Total notes payable, credit agreements and Securitization Facility

   $ 740,823       $ 698,783   
  

 

 

    

 

 

 

Current portion

   $ 454,873       $ 420,354   

Long-term portion

     285,950         278,429   
  

 

 

    

 

 

 

Total notes payable, credit agreements and Securitization Facility

   $ 740,823       $ 698,783   
  

 

 

    

 

 

 

 

(a)

The Company entered into a $300 million term loan and a $600 million revolving line of credit on June 22, 2011. The revolving line of credit contains a $20 million sublimit for letters of credit, a $20 million sublimit for swing line loans and a sublimit for multicurrency borrowings in Euros, Sterling and Japanese Yen. Proceeds from this new credit facility were used to retire the Company’s indebtedness under its 2005 Credit Facility and CCS Credit Facility, as described below. On March 13, 2012, the Company entered into the first amendment to the Credit Agreement. This Amendment added two United Kingdom entities as designated borrowers and added a $110 million foreign currency swing line of credit sub facility under the existing revolver, which allows for alternate currency borrowing on the swing line. Interest ranges from the sum of the Base Rate plus 0.25% to 1.25% or the Eurodollar Rate plus 1.25% to 2.25%. The term note is payable in quarterly installments and is due on the last business day of each March, June, September, and December with the final principal payment due in June 2016. Borrowings on the revolving line of credit are repayable at our option of one, two, three or six months after borrowing, depending on the term of the borrowing on the facility. Borrowings on the foreign swing line of credit are due no later than ten business days after such loan is made. This facility is referred to as the Credit Facility. Principal payments of $7.5 million were made on the term loan during the six months ended June 30, 2012.

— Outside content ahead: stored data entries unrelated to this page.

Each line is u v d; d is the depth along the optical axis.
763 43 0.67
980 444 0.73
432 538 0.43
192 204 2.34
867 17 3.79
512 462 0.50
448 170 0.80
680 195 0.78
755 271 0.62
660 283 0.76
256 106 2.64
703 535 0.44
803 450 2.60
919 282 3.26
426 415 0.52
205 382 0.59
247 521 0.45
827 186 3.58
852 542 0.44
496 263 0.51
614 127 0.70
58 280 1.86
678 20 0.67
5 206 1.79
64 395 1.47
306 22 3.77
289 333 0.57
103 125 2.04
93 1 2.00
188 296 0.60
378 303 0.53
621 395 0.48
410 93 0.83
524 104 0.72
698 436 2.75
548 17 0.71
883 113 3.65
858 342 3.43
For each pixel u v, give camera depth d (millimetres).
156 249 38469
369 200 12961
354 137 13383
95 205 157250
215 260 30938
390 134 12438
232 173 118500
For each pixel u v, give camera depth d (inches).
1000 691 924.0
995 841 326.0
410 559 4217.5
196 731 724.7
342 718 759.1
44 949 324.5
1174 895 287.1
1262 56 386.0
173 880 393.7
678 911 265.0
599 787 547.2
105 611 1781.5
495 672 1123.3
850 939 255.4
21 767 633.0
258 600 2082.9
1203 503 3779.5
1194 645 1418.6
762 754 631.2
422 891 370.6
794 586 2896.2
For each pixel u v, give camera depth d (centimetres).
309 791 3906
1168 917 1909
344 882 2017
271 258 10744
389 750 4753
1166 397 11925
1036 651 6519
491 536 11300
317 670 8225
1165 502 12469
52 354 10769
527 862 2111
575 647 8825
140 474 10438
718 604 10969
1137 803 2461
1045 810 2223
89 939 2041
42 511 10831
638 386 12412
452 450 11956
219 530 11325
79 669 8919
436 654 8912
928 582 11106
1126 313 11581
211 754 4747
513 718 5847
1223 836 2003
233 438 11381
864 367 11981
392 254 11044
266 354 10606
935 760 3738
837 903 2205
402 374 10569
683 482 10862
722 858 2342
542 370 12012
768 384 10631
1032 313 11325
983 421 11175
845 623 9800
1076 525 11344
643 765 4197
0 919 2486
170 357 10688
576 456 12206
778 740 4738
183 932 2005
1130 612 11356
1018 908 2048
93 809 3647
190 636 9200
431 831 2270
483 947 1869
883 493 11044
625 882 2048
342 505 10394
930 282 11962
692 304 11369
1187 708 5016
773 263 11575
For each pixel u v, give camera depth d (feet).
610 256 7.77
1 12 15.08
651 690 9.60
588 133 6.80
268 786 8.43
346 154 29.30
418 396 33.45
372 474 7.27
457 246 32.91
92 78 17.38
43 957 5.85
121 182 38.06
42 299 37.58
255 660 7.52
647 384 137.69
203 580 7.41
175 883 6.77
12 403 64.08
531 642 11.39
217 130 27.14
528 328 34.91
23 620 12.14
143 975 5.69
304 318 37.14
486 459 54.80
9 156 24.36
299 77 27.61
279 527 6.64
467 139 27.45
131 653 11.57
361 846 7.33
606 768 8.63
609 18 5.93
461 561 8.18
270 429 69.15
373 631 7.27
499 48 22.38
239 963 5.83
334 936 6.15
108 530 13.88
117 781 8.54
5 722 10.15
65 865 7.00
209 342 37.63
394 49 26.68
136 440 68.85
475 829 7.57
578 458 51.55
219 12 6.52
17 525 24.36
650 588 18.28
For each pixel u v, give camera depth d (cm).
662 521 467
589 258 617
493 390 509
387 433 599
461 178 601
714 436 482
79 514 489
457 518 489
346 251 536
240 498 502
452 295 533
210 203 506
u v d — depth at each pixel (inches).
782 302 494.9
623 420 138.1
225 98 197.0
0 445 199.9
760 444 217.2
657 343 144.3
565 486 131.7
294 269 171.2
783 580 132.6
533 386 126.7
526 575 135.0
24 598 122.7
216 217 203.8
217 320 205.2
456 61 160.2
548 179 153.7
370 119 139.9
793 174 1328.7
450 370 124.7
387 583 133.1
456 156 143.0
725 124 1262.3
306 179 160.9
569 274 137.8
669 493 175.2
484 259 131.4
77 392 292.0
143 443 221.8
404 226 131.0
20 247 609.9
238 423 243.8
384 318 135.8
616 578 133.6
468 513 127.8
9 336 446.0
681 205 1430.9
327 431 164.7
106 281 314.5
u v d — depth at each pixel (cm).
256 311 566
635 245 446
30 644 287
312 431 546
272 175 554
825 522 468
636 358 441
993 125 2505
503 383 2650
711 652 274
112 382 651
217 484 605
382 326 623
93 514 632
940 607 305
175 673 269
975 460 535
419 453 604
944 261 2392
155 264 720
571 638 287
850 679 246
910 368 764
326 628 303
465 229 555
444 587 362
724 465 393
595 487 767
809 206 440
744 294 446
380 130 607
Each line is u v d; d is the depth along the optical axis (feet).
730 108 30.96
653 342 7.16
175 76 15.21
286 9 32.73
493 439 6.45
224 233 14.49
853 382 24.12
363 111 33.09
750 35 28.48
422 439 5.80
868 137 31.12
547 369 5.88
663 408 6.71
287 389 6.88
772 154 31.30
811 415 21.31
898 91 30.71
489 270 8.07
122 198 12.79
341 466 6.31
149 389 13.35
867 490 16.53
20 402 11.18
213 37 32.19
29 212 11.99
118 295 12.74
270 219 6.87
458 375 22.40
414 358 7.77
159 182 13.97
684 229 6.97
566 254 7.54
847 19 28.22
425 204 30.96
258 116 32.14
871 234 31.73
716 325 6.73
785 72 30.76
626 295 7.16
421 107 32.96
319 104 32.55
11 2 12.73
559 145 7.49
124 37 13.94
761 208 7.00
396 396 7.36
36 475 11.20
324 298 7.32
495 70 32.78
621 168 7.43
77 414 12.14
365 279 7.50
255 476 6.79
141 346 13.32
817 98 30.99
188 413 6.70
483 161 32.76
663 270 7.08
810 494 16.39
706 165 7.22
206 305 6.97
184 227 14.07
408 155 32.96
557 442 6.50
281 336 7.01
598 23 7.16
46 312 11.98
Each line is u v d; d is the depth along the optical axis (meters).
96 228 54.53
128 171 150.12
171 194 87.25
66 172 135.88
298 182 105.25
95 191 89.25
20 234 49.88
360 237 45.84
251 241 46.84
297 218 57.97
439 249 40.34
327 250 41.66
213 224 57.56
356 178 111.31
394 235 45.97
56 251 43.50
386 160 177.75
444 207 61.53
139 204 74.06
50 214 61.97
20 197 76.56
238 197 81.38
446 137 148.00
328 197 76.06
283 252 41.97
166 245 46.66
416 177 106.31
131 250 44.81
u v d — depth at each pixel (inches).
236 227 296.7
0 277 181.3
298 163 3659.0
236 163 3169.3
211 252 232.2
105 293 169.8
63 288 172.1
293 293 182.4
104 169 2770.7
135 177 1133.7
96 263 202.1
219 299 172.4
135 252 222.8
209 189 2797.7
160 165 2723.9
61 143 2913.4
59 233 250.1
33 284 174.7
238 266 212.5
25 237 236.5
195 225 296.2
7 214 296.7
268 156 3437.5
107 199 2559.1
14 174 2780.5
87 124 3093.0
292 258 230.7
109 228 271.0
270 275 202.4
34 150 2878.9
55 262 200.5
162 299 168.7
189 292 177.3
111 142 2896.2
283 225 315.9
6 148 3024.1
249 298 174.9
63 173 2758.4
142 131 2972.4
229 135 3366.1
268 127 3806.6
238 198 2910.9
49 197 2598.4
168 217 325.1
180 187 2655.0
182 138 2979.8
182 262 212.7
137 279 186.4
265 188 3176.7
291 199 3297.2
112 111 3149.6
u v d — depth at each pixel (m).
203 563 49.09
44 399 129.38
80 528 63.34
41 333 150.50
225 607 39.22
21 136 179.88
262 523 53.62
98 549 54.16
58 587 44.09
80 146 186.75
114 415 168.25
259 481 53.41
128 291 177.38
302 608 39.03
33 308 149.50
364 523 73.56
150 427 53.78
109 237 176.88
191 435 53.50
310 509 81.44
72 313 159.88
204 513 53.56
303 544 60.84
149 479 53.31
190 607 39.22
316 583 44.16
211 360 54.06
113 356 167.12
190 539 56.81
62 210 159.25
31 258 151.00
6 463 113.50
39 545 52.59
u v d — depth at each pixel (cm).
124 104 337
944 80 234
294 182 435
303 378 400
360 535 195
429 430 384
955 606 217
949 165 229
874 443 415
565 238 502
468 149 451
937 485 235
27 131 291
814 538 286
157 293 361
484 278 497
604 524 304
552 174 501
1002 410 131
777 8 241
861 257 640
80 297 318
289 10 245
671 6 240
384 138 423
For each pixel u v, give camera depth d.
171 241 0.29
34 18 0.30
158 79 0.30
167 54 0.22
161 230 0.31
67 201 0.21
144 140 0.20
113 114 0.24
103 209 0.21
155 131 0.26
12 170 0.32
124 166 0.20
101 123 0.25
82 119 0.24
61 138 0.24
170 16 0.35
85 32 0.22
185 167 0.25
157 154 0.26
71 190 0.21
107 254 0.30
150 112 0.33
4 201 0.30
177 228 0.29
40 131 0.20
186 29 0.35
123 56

(b) The Company is party to a receivables purchase agreement (Securitization Facility) that was amended and restated for the fourth time as of October 29, 2007 and which has been amended seven times since then to add or remove purchasers, extend the facility termination date and remove all financial covenants. The current purchase limit under the Securitization Facility is $500 million. The Securitization Facility was amended for the seventh time on February 6, 2012 to add a new purchaser and extend the facility termination date to February 4, 2013. There is a program fee equal to the Commercial Paper Rate of 0.28%, plus 0.75% as of June 30, 2012. The unused facility fee is payable at a rate of 0.35% per annum as of June 30, 2012. The Securitization Facility provides for certain termination events, which includes nonpayment, upon the occurrence of which the administrator may declare the facility termination date to have occurred, may exercise certain enforcement rights with respect to the receivables, and may appoint a successor servicer, among other things.
(c) In connection with the Company’s acquisition of a Russian fuel card company, there is a final payment of $11.3 million due on December 15, 2013. The Company also is party to another acquisition agreement that includes contingent earn-out payments of $4.9 million, which is payable in three installments in December 2012, November 2013 and May 2016.